* Your task *
Nothing more is wanted than an exact repeat of the data below.
--- Dataset entries Enclosed Below ---
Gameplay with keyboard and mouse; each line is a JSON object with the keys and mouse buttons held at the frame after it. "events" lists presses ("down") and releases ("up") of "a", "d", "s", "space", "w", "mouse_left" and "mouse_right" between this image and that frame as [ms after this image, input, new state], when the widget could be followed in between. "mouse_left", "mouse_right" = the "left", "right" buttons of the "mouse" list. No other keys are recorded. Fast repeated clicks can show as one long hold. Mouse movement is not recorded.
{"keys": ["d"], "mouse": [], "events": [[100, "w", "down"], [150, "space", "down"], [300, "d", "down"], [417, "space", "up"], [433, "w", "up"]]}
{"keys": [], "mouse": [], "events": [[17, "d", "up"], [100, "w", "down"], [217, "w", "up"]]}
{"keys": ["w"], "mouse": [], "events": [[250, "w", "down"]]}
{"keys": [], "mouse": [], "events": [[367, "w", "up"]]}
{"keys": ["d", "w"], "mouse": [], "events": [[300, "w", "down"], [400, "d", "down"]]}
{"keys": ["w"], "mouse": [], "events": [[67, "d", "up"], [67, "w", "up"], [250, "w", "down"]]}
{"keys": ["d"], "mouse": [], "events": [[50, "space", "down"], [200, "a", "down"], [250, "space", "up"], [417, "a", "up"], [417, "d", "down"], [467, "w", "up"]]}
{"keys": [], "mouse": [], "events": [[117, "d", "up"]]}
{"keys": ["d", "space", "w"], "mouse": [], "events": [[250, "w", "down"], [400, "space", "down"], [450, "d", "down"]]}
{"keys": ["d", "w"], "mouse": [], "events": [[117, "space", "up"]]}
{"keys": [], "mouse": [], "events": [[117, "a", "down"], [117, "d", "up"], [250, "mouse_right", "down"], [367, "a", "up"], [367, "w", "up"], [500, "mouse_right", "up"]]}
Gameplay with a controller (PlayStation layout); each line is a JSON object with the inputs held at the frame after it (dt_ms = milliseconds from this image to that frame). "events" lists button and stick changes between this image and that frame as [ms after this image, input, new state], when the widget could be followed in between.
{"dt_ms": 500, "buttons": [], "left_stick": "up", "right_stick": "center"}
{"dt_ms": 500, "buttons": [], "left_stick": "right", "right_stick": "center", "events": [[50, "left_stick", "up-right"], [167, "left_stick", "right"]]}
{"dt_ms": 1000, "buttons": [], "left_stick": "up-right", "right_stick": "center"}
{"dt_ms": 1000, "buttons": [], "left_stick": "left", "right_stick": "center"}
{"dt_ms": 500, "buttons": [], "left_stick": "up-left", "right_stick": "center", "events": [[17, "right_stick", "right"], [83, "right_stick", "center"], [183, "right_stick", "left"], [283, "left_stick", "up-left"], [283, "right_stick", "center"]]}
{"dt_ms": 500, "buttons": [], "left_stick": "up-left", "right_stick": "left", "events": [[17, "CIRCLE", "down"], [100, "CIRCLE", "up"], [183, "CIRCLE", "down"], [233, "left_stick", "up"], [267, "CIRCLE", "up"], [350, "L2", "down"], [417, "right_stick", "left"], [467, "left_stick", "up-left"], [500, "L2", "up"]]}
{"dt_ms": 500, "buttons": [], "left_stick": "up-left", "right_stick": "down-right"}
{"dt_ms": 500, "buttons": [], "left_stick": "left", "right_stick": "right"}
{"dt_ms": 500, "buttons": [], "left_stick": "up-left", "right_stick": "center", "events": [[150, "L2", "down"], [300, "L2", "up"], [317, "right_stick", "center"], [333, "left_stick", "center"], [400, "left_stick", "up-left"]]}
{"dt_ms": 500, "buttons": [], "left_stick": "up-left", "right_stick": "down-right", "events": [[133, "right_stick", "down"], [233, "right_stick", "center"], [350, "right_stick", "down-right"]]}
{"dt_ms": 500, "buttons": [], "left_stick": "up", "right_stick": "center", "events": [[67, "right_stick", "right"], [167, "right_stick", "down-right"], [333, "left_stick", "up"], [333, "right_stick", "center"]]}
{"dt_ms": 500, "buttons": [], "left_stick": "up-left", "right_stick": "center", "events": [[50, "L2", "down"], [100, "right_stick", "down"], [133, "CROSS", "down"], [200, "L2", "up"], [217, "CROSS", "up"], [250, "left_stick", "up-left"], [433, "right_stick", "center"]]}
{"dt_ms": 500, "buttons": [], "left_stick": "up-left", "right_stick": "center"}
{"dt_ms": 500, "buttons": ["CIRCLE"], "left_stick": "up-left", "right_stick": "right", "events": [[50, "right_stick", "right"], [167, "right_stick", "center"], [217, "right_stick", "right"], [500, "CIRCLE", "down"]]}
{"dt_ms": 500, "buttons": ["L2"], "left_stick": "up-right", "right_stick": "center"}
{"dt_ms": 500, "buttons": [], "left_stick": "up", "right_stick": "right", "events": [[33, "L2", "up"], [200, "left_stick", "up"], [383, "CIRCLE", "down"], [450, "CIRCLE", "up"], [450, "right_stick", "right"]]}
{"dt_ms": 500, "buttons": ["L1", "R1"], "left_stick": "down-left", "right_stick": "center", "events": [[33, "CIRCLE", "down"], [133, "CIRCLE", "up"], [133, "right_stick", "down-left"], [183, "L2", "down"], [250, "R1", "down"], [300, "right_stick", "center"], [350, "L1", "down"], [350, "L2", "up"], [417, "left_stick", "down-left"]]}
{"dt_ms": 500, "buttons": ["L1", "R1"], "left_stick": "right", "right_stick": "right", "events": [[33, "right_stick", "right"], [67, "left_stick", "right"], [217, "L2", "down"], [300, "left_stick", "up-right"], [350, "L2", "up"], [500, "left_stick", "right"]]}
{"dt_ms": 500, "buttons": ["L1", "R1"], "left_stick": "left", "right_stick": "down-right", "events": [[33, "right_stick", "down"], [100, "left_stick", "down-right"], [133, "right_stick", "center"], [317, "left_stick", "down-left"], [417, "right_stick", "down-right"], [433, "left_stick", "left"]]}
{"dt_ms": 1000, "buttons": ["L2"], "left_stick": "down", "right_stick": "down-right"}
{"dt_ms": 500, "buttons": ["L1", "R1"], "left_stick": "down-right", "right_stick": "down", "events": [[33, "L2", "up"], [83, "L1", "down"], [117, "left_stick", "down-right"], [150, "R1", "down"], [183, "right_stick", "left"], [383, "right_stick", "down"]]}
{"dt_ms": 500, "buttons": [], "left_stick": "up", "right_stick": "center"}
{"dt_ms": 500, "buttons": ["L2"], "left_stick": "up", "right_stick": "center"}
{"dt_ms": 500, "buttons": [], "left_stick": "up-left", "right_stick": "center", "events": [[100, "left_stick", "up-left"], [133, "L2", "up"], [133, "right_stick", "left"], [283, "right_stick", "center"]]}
--- End of Enclosed Dataset entries ---
* Result of the exercise *
Gameplay with keyboard and mouse; each line is a JSON object with the keys and mouse buttons held at the frame after it. "events" lists presses ("down") and releases ("up") of "a", "d", "s", "space", "w", "mouse_left" and "mouse_right" between this image and that frame as [ms after this image, input, new state], when the widget could be followed in between. "mouse_left", "mouse_right" = the "left", "right" buttons of the "mouse" list. No other keys are recorded. Fast repeated clicks can show as one long hold. Mouse movement is not recorded.
{"keys": ["d"], "mouse": [], "events": [[100, "w", "down"], [150, "space", "down"], [300, "d", "down"], [417, "space", "up"], [433, "w", "up"]]}
{"keys": [], "mouse": [], "events": [[17, "d", "up"], [100, "w", "down"], [217, "w", "up"]]}
{"keys": ["w"], "mouse": [], "events": [[250, "w", "down"]]}
{"keys": [], "mouse": [], "events": [[367, "w", "up"]]}
{"keys": ["d", "w"], "mouse": [], "events": [[300, "w", "down"], [400, "d", "down"]]}
{"keys": ["w"], "mouse": [], "events": [[67, "d", "up"], [67, "w", "up"], [250, "w", "down"]]}
{"keys": ["d"], "mouse": [], "events": [[50, "space", "down"], [200, "a", "down"], [250, "space", "up"], [417, "a", "up"], [417, "d", "down"], [467, "w", "up"]]}
{"keys": [], "mouse": [], "events": [[117, "d", "up"]]}
{"keys": ["d", "space", "w"], "mouse": [], "events": [[250, "w", "down"], [400, "space", "down"], [450, "d", "down"]]}
{"keys": ["d", "w"], "mouse": [], "events": [[117, "space", "up"]]}
{"keys": [], "mouse": [], "events": [[117, "a", "down"], [117, "d", "up"], [250, "mouse_right", "down"], [367, "a", "up"], [367, "w", "up"], [500, "mouse_right", "up"]]}
Gameplay with a controller (PlayStation layout); each line is a JSON object with the inputs held at the frame after it (dt_ms = milliseconds from this image to that frame). "events" lists button and stick changes between this image and that frame as [ms after this image, input, new state], when the widget could be followed in between.
{"dt_ms": 500, "buttons": [], "left_stick": "up", "right_stick": "center"}
{"dt_ms": 500, "buttons": [], "left_stick": "right", "right_stick": "center", "events": [[50, "left_stick", "up-right"], [167, "left_stick", "right"]]}
{"dt_ms": 1000, "buttons": [], "left_stick": "up-right", "right_stick": "center"}
{"dt_ms": 1000, "buttons": [], "left_stick": "left", "right_stick": "center"}
{"dt_ms": 500, "buttons": [], "left_stick": "up-left", "right_stick": "center", "events": [[17, "right_stick", "right"], [83, "right_stick", "center"], [183, "right_stick", "left"], [283, "left_stick", "up-left"], [283, "right_stick", "center"]]}
{"dt_ms": 500, "buttons": [], "left_stick": "up-left", "right_stick": "left", "events": [[17, "CIRCLE", "down"], [100, "CIRCLE", "up"], [183, "CIRCLE", "down"], [233, "left_stick", "up"], [267, "CIRCLE", "up"], [350, "L2", "down"], [417, "right_stick", "left"], [467, "left_stick", "up-left"], [500, "L2", "up"]]}
{"dt_ms": 500, "buttons": [], "left_stick": "up-left", "right_stick": "down-right"}
{"dt_ms": 500, "buttons": [], "left_stick": "left", "right_stick": "right"}
{"dt_ms": 500, "buttons": [], "left_stick": "up-left", "right_stick": "center", "events": [[150, "L2", "down"], [300, "L2", "up"], [317, "right_stick", "center"], [333, "left_stick", "center"], [400, "left_stick", "up-left"]]}
{"dt_ms": 500, "buttons": [], "left_stick": "up-left", "right_stick": "down-right", "events": [[133, "right_stick", "down"], [233, "right_stick", "center"], [350, "right_stick", "down-right"]]}
{"dt_ms": 500, "buttons": [], "left_stick": "up", "right_stick": "center", "events": [[67, "right_stick", "right"], [167, "right_stick", "down-right"], [333, "left_stick", "up"], [333, "right_stick", "center"]]}
{"dt_ms": 500, "buttons": [], "left_stick": "up-left", "right_stick": "center", "events": [[50, "L2", "down"], [100, "right_stick", "down"], [133, "CROSS", "down"], [200, "L2", "up"], [217, "CROSS", "up"], [250, "left_stick", "up-left"], [433, "right_stick", "center"]]}
{"dt_ms": 500, "buttons": [], "left_stick": "up-left", "right_stick": "center"}
{"dt_ms": 500, "buttons": ["CIRCLE"], "left_stick": "up-left", "right_stick": "right", "events": [[50, "right_stick", "right"], [167, "right_stick", "center"], [217, "right_stick", "right"], [500, "CIRCLE", "down"]]}
{"dt_ms": 500, "buttons": ["L2"], "left_stick": "up-right", "right_stick": "center"}
{"dt_ms": 500, "buttons": [], "left_stick": "up", "right_stick": "right", "events": [[33, "L2", "up"], [200, "left_stick", "up"], [383, "CIRCLE", "down"], [450, "CIRCLE", "up"], [450, "right_stick", "right"]]}
{"dt_ms": 500, "buttons": ["L1", "R1"], "left_stick": "down-left", "right_stick": "center", "events": [[33, "CIRCLE", "down"], [133, "CIRCLE", "up"], [133, "right_stick", "down-left"], [183, "L2", "down"], [250, "R1", "down"], [300, "right_stick", "center"], [350, "L1", "down"], [350, "L2", "up"], [417, "left_stick", "down-left"]]}
{"dt_ms": 500, "buttons": ["L1", "R1"], "left_stick": "right", "right_stick": "right", "events": [[33, "right_stick", "right"], [67, "left_stick", "right"], [217, "L2", "down"], [300, "left_stick", "up-right"], [350, "L2", "up"], [500, "left_stick", "right"]]}
{"dt_ms": 500, "buttons": ["L1", "R1"], "left_stick": "left", "right_stick": "down-right", "events": [[33, "right_stick", "down"], [100, "left_stick", "down-right"], [133, "right_stick", "center"], [317, "left_stick", "down-left"], [417, "right_stick", "down-right"], [433, "left_stick", "left"]]}
{"dt_ms": 1000, "buttons": ["L2"], "left_stick": "down", "right_stick": "down-right"}
{"dt_ms": 500, "buttons": ["L1", "R1"], "left_stick": "down-right", "right_stick": "down", "events": [[33, "L2", "up"], [83, "L1", "down"], [117, "left_stick", "down-right"], [150, "R1", "down"], [183, "right_stick", "left"], [383, "right_stick", "down"]]}
{"dt_ms": 500, "buttons": [], "left_stick": "up", "right_stick": "center"}
{"dt_ms": 500, "buttons": ["L2"], "left_stick": "up", "right_stick": "center"}
{"dt_ms": 500, "buttons": [], "left_stick": "up-left", "right_stick": "center", "events": [[100, "left_stick", "up-left"], [133, "L2", "up"], [133, "right_stick", "left"], [283, "right_stick", "center"]]}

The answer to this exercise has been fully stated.